- PROBLEM DETAILS -
Only one stretch of the data below is wanted: the lines starting at the one with "Bihar megyében és" and ending at the one with "aszálya pusztít. Több", both included, given again exactly.

- THE RECORDS -
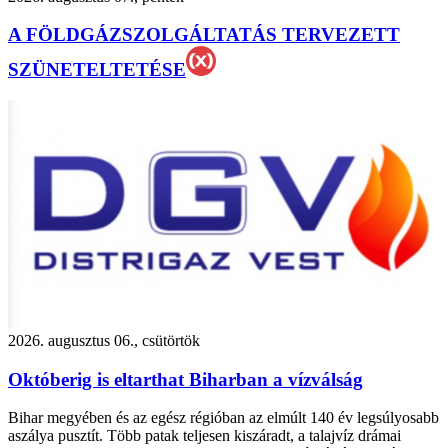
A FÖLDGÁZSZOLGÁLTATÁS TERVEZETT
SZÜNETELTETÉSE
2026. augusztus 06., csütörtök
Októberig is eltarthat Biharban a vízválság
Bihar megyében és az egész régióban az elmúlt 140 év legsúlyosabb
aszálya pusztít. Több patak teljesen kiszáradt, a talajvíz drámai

--

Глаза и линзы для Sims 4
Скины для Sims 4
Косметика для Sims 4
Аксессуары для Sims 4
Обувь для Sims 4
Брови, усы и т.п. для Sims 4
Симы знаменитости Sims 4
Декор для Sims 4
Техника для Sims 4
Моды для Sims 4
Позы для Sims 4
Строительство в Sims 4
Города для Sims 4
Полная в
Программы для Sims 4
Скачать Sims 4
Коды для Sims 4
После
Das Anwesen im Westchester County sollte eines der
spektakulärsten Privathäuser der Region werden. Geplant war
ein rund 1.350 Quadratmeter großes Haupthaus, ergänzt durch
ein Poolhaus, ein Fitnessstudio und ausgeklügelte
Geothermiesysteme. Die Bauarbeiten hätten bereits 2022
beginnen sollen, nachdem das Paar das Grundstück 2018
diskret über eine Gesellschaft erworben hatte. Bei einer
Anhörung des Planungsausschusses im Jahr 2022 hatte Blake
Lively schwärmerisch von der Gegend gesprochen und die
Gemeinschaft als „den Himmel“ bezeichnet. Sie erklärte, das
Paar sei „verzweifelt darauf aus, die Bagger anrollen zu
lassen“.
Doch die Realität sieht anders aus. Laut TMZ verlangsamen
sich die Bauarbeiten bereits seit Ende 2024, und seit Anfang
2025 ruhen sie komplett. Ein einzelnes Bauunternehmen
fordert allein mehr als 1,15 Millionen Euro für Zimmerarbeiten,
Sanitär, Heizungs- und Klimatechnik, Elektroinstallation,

- PROBLEM SOLUTION -
Bihar megyében és az egész régióban az elmúlt 140 év legsúlyosabb
aszálya pusztít. Több patak teljesen kiszáradt, a talajvíz drámai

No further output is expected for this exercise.